Haverá para seu pagamento o escravo José de cor preta, solteiro, natural de Minas Gerais, com 26 anos de idade, matriculado sob os números 4210 da matrícula geral e 1 da relação, avaliado por 1:500$000.
Haverá o escravo Saúl de cor preta com 47 anos de idade, lavrador, solteiro, natural de São Paulo, com feridas, matriculado sob os números 4215 da matrícula geral e 2 da relação, avaliado por 300$000.
Esse dois escravos foram matriculados neste Município, em 30 de julho de 1872, pelo inventariado.

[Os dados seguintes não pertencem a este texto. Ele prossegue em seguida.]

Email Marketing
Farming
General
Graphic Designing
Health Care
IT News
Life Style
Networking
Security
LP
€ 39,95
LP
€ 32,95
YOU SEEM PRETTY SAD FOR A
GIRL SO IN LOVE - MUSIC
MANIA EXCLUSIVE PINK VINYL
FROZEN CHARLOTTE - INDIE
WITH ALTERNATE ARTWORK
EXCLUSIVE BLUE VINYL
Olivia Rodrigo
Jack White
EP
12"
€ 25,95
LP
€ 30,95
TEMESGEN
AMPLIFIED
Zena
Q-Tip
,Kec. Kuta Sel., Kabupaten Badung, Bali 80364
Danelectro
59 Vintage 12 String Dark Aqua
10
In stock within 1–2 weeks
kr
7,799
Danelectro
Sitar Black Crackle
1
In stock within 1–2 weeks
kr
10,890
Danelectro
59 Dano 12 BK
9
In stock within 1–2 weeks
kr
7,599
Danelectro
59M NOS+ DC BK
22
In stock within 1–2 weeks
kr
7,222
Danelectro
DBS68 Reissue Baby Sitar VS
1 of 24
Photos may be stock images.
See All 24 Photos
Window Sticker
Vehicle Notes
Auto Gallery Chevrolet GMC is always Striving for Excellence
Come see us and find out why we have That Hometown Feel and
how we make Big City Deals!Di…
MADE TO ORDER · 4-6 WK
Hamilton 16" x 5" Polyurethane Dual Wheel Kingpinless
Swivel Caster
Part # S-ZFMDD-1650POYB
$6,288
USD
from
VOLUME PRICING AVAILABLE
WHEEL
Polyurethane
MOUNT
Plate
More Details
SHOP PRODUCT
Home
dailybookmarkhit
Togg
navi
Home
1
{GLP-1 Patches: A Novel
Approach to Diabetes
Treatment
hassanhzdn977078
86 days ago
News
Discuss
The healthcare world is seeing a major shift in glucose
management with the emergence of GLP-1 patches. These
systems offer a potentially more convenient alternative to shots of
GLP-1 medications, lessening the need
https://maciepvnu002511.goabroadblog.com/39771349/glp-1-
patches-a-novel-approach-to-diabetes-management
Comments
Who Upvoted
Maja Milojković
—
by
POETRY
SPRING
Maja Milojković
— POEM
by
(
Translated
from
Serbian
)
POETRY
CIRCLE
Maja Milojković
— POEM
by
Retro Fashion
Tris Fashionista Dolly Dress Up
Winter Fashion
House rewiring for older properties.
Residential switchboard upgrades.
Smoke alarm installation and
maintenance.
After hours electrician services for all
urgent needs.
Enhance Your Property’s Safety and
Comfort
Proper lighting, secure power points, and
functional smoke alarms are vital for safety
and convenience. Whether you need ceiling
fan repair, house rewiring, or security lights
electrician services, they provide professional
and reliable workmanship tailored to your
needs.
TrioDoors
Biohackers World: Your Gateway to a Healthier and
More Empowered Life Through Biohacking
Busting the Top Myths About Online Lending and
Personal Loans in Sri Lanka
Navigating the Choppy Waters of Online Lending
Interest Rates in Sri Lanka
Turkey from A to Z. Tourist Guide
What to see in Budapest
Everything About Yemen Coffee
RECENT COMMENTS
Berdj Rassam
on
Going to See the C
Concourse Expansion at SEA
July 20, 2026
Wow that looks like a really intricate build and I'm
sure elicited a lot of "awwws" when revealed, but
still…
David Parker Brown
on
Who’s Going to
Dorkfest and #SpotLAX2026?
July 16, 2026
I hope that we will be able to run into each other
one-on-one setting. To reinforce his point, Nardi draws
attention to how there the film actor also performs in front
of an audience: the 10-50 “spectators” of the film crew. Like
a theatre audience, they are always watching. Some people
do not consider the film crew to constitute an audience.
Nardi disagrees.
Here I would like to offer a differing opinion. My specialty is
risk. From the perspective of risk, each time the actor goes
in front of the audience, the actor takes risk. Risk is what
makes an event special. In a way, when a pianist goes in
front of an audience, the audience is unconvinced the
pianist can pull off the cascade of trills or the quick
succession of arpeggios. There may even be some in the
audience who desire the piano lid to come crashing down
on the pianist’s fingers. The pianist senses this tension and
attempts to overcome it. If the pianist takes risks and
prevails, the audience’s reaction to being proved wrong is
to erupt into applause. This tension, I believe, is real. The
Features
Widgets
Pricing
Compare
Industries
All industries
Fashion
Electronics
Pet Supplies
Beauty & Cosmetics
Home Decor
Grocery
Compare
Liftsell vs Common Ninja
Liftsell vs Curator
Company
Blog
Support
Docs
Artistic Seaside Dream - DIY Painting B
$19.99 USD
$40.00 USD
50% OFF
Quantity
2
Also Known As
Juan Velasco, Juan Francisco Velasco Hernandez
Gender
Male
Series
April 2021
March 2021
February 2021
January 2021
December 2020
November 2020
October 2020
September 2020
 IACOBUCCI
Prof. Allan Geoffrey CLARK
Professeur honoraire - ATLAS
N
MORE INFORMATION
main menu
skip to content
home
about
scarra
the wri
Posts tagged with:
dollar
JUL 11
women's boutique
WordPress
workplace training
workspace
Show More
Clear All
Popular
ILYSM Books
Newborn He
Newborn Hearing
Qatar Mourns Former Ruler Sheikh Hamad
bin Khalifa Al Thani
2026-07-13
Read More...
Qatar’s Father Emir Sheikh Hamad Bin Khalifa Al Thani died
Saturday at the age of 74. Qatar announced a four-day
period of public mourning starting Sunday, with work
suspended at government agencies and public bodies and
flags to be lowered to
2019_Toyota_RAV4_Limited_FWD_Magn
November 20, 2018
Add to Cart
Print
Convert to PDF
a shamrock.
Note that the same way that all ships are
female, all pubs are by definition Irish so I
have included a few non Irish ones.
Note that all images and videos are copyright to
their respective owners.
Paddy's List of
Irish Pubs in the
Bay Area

Haverá a escrava Maria de cor preta natural do Brasil, lavradora com 51 anos de idade, matriculada sob os números 35.224 da matrícula geral e um da relação apresentada ao Município de Campos, em 31 de julho de 1875, averbada neste Município em 22 de dezembro de 1877, nota número 563, avaliada por 350$000.
Haverá para seu pagamento a escrava Deolinda, de cor preta com 16 anos de idade, lavradora, solteira, natural desta Província, matriculada sob os números 4213 da matrícula geral e 5 da relação apresentada neste termo, em 20 de julho de 1872 pelo inventariado, avaliada por 750$000.